Published in Family Medicine, Pediatrics, For the Health of It Author: Penelope Smith,MD Author: Penelope Smith, MD

CentraCare Clinic - Health Plaza Family Medicine

Tis the season for sneezing. (And body aches, fever and coughing, too).

Outbreaks of the flu in Minnesota have occurred most frequently in late December, January and into February. But every flu season is different. And flu activity can change on a week-to-week basis.

View the latest flu activity information from the Minnesota Department of Health.

But if you do get the flu, antiviral drugs – like Tamiflu® – are available to help you recover from your illness. It is estimated that antiviral drugs can decrease your symptoms and help you recover from the flu one to two days sooner.

Not many people may be familiar with antiviral drugs, so here are 10 quick facts to learn more about them.

  1. Antiviral drugs are different from your flu shot. The vaccine works to help keep you from getting the flu. Antiviral drugs are not a substitute for the flu shot – and you should get vaccinated every year yet. But antiviral drugs can help you treat your flu symptoms if you do get sick.
  2. Antiviral drugs are different from antibiotics. The flu is a virus, but antibiotics treat only bacterial infections.
  3. Antiviral drugs are not available over-the-counter. To get them, you will need to get a prescription from your health care provider. Before prescribing, your doctor may want to do a test to confirm that you have the flu. And to work well, you should start taking antiviral drugs no more than 48 hours after you start feeling flu symptoms.
  4. Tamiflu® is the most well-known antiviral drug – but there are three different ones your health care provider could prescribe for you. He or she can help determine which is the right one for you.
  5. Most people prescribed Tamiflu® as a pill or a liquid need to be taken for five days.
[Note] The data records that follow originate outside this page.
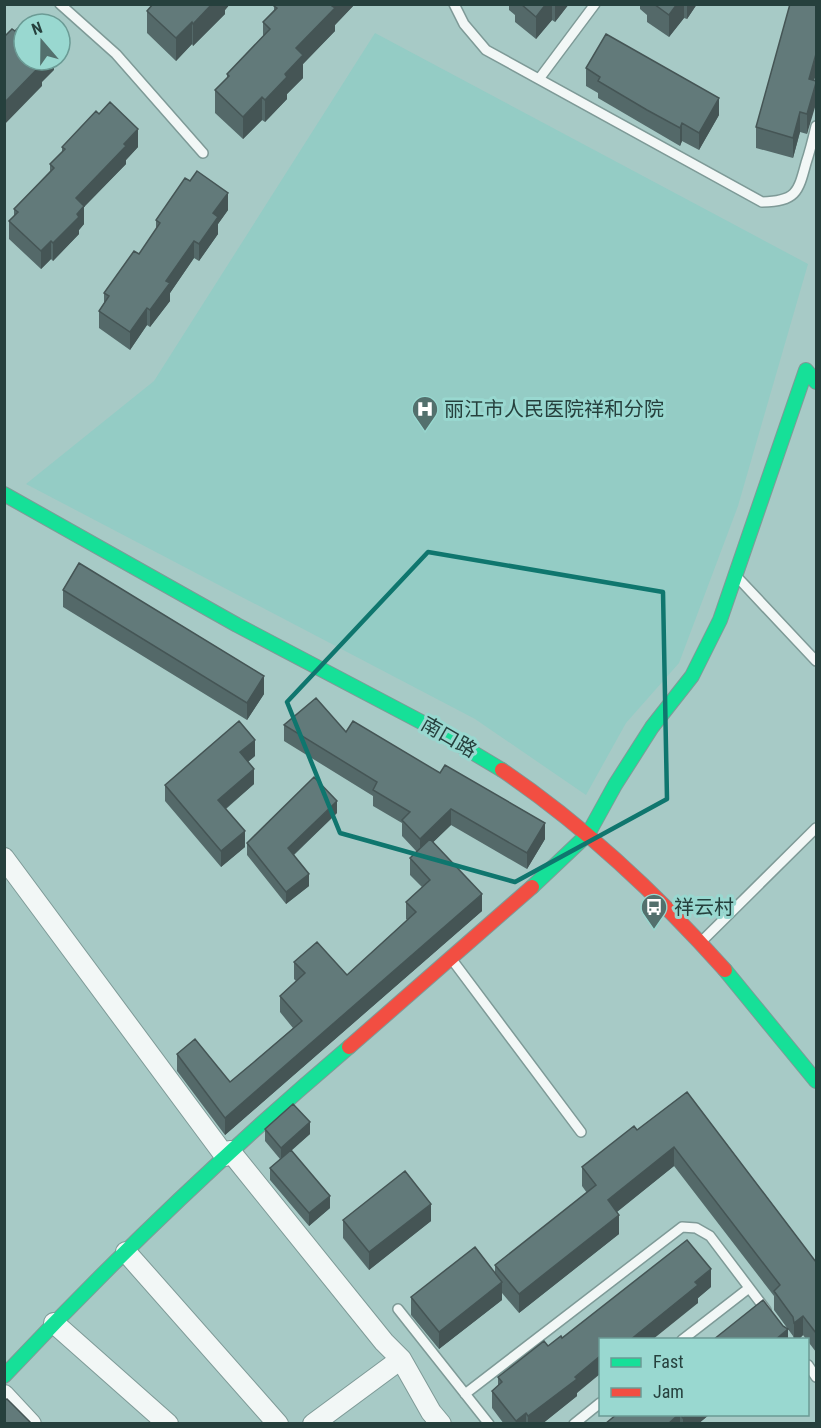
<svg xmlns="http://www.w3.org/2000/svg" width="821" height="1428" viewBox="0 0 821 1428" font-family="'Roboto Condensed','Noto Sans SC',sans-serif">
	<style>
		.built { fill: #94ccc5 }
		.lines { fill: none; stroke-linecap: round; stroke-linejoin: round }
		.lane-casing { stroke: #7e9a97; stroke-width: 12 }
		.street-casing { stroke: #7e9a97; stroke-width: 22 }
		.fast-casing { stroke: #7e9a97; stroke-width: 16 }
		.jam-casing { stroke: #7e9a97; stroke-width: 16 }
		.lane { stroke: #f2f7f6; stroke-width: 9 }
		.street { stroke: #f2f7f6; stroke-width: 20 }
		.fast { stroke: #16e098; stroke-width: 14 }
		.jam { stroke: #f24e42; stroke-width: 14 }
		.wall { fill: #546969 }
		.shaded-wall { fill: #455555 }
		.building { fill: #627a7a; stroke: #455555; stroke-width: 1.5 }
		.marked { fill: none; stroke: #0f766e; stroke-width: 4.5; stroke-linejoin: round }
		.labels { text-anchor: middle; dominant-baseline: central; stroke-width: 6; stroke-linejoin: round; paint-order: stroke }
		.poi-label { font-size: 20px; fill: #26403d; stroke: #99d8d0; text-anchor: start }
		.street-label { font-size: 20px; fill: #26403d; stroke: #99d8d0 }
	</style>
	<rect width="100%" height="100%" fill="#a7cac6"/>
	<path class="built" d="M375 33 808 264 738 506 679 663 626 723 586 795 475 719 26 484 154 381Z"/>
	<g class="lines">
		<g class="lane-casing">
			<path id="lane" d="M60 4 116 54 203 153
				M454 4 464 24 486 50 762 202C796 201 798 193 806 163 810 151 813 139 816 126
				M539 79 595 4
				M739 579 816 661
				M702 941 816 828
				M453 961 581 1132
				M398 1309 489 1424
				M682 1340 749 1288
				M808 1365 816 1377
				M465 1394 682 1227 696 1228 710 1236 766 1310
				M574 1424 600 1403"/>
		</g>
		<g class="street-casing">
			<path id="street" d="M4 858 225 1156
				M230 1151 384 1342 401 1359 431 1412 441 1424
				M126 1252 278 1424
				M54 1323 168 1424
				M4 1395 31 1424
				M313 1424 401 1359"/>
		</g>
		<g class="fast-casing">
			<path id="fast" d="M4 494 237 625 427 725 502 770
				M532 887 588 834 615 785 652 727 692 676 720 620 806 370 816 382
				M725 970 816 1081
				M4 1376C113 1260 228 1150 349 1047"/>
		</g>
		<g class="jam-casing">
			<path id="jam" d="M502 770C586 827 658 895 725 970
				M349 1047 532 887"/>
		</g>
		<use href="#lane" class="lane"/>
		<use href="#street" class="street"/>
		<use href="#fast" class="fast"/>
		<use href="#jam" class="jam"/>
	</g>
	<path class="wall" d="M153 4H230L225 10V14L193 46 192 44 176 61 147 33V11Z
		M275 4H355L335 25V31L303 64V78L287 94V99L265 122 262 120 243 139 215 113V90L227 78V74L263 36V22L274 10V6Z
		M509 4H569L555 22 552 20 536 39 515 22V15L509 10Z
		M640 4H697L687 19 684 18 669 37 647 22V15L640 9Z
		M586 68 719 115 699 150 682 141 680 146 598 98V93L586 86Z
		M815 81 807 134 800 132 793 158 756 148V127Z
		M62 147H138L126 160V164L84 207V224L79 230V234L53 261 51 259 41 269 9 239V221L14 216V209L50 171V164L62 152Z
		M228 210 218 224V234L199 261 194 258 170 293V301L150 327 147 325 130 350 99 328V311L104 303V293L139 254 156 230V220Z
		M63 590 264 694 247 720 63 607Z
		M284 725 346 732 545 839 527 869 451 825 433 842 482 911 225 1135 177 1071V1054L230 1082 254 1062 293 1028 280 1012V996L296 981 294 979V962L347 975 407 920 406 919V902L422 887 410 875V858L417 852 402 836V823L373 806V796L284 741Z
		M255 756 248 762 254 784 226 809 245 847 221 867 165 801V785Z
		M337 813 294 855 309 886 286 904 247 855V843Z
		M687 1092 816 1262V1352L803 1335 798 1340H794L793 1336 774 1310V1296L674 1166 617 1212 619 1234 519 1313 502 1293V1300L439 1349 411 1315V1297L495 1273V1265L587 1193 582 1186V1167L637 1130Z
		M265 1129 310 1134 291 1150 330 1208 309 1226 270 1180V1168L280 1159 265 1141Z
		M343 1220 431 1221 369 1270 343 1238Z
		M711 1287 698 1298V1303L600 1340 577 1393V1396L542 1424H504L492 1408V1391L498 1386V1377L562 1338Z
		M617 1414H710L698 1424H605Z"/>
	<path class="shaded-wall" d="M212 4H230L225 10V14L193 46V24Z
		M333 4H355L335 25V31L303 64V78L287 94V99L265 122V100L285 74 296 48Z
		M546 4H552V20L536 39V17Z
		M555 4H569L555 22Z
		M677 4H684V18L669 37V15Z
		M687 4H697L687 19Z
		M192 22V44L176 61V38Z
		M816 54V74L809 100V79Z
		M42 60H54V70L42 82V86L4 125V103Z
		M816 83V104L807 134V114Z
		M262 97V120L243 139V117Z
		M719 98V115L699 150V133Z
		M800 112V132L793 158V138Z
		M682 123V141L680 146V128Z
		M138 129V147L126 160V164L84 207V224L79 230V234L53 261V243L76 198 124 144Z
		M228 193V210L218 224V234L199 261V244L213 213Z
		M51 241V259L41 269V251Z
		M194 241V258L170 293V301L150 327V310L166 281Z
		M147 308V325L130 350V332Z
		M264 676V694L247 720V703Z
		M255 740V756L240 768V752Z
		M254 769V784L218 815V800Z
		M337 801V813L288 860V848Z
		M451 809V825L420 855V839Z
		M545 823V839L527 869V853Z
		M245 831V847L221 867V851Z
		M309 874V886L286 904V892Z
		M482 894V911L225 1135V1118Z
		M310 1122V1134L281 1160V1148Z
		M674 1147V1166L608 1219V1200Z
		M330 1196V1208L309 1226V1213Z
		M431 1204V1221L369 1270V1252Z
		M619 1215V1234L519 1313V1294Z
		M711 1269V1287L698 1298V1303L652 1340H630L695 1282Z
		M502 1282V1300L439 1349V1332Z
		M803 1316V1335L798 1340H794V1323Z
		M788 1329V1340H775Z
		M600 1356V1374L577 1393V1396L542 1424H528V1416Z
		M526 1413V1424H516V1421Z
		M680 1414V1424H668Z
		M687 1414H710L698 1424H683V1418Z"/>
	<path class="building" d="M153 4H212L193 24 192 22 176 38 147 11Z
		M275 4H333L332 6 335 8 296 48 303 55 285 74 287 77 265 100 262 97 243 117 215 90 229 76 227 74 270 29 263 22 277 8 274 6Z
		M521 4H546L536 17Z
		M654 4H677L669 15Z
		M790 4H816V54L809 79 816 81V83L807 114 800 112 793 138 756 127Z
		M26 20 30 24H24V60H42L40 62 42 64 4 103V37L12 29 15 31Z
		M606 34 719 98 699 133 682 123 680 128 647 110 598 81 600 77 586 68Z
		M110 102 138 129 124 144 126 146 76 198 84 206 77 214 79 217 53 243 51 241 41 251 9 221 18 212 14 209 54 168 50 164 65 149 62 147 96 111 99 114Z
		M197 171 228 193 213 213 218 217 199 244 194 241 166 281 170 283 150 310 147 308 130 332 99 311 109 296 104 293 134 251 139 254 160 223 156 220 185 178 190 181Z
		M79 563 264 676 247 703 63 590Z
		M316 698 346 732 353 721 440 773 445 765 545 823 527 853 451 809 420 839 402 820 410 812 373 790 377 782 284 725Z
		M239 721 255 740 240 752 254 769 218 800 245 831 221 851 165 785Z
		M314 777 337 801 288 848 309 874 286 892 247 843Z
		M430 839 482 894 225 1118 177 1054 195 1039 230 1082 254 1062 302 1021 280 996 305 973 294 962 317 942 347 975 416 912 406 902 430 880 410 858Z
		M687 1092 816 1262V1333L803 1316 794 1323 793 1317 774 1291 780 1285 674 1147 608 1200 619 1215 519 1294 495 1265 596 1185 582 1167 634 1126 637 1130Z
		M293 1104 310 1122 281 1148 265 1129Z
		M291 1150 330 1196 309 1213 270 1168Z
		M405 1171 431 1204 369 1252 343 1220Z
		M687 1240 711 1269 695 1282 698 1285 630 1340H600V1356L575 1377 577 1379 528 1416 526 1413 516 1421 492 1391 502 1382 498 1377 544 1341 548 1346 561 1336 562 1338Z
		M475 1247 502 1282 439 1332 411 1297Z
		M763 1300 783 1326 788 1329 775 1340H713Z
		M7 1399 30 1422 28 1424H4V1401Z
		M617 1414H679L668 1424H605Z
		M680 1414H687L683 1418Z"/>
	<path class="marked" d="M428 552 663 592 667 799 515 882 340 833 287 702Z"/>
	<defs>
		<g id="hospital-pin" transform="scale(1.35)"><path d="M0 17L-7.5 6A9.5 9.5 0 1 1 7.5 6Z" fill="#53706d" stroke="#99d8d0"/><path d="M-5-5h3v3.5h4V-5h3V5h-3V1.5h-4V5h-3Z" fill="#fff"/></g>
		<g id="bus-pin" transform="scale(1.35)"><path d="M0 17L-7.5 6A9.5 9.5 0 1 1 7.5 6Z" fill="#53706d" stroke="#99d8d0"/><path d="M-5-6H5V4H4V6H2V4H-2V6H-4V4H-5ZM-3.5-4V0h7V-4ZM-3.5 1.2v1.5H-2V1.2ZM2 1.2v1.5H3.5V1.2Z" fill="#fff"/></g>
	</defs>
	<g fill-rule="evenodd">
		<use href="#hospital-pin" x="425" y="409"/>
		<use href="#bus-pin" x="654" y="907"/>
	</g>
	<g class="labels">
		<g class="poi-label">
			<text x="444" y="409">丽江市人民医院祥和分院</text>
			<text x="674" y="907">祥云村</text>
		</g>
		<g class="street-label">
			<text transform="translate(449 737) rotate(30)">南口路</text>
		</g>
	</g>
	<rect width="821" height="1428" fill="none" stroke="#26403d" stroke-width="12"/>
	<rect x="599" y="1338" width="210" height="78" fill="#99d8d0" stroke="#6b9b95" stroke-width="1.5"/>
	<rect x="611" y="1358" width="30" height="9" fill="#16e098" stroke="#6b9b95" stroke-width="1.5"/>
	<text x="653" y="1368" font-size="18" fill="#26403d">Fast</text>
	<rect x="611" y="1388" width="30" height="9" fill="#f24e42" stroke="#6b9b95" stroke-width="1.5"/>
	<text x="653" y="1398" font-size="18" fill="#26403d">Jam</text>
	<g transform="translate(42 42) rotate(340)"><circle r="28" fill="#99d8d0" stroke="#6b9b95" stroke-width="1.5"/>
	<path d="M0-4.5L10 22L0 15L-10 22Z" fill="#53706d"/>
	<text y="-9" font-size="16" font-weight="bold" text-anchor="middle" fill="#26403d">N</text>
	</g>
</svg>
Although some people who get severe flu symptoms may need to take the medication longer. Your health care provider can help determine exactly how long you should take your antiviral drug.
  6. Children can be prescribed antiviral drugs too. Tamiflu® has been approved by the Centers for Disease Control (CDC) and American Academy of Pediatrics for the treatment of flu in kids as young as two weeks old.
  7. Pregnant women can take Tamiflu®, too. If you are pregnant and get the flu, talk with your OB/GYN health care provider if you could benefit from taking an antiviral drug.
  8. The CDC has recommended that antiviral drugs be used early in those who are at high risk of getting the flu. Among these include young children and those who are 65 and older.
  9. Some individuals with certain health conditions are also at high risk — like asthma, COPD, heart disease and those with HIV/AIDS or other immune system diseases. View the full list from the CDC of those who are at high risk from the flu.
  10. Like many medications – there are side effects that are possible from taking antiviral drugs. Although they are uncommon, talk to your provider about these side effects and what to do if you experience any of them.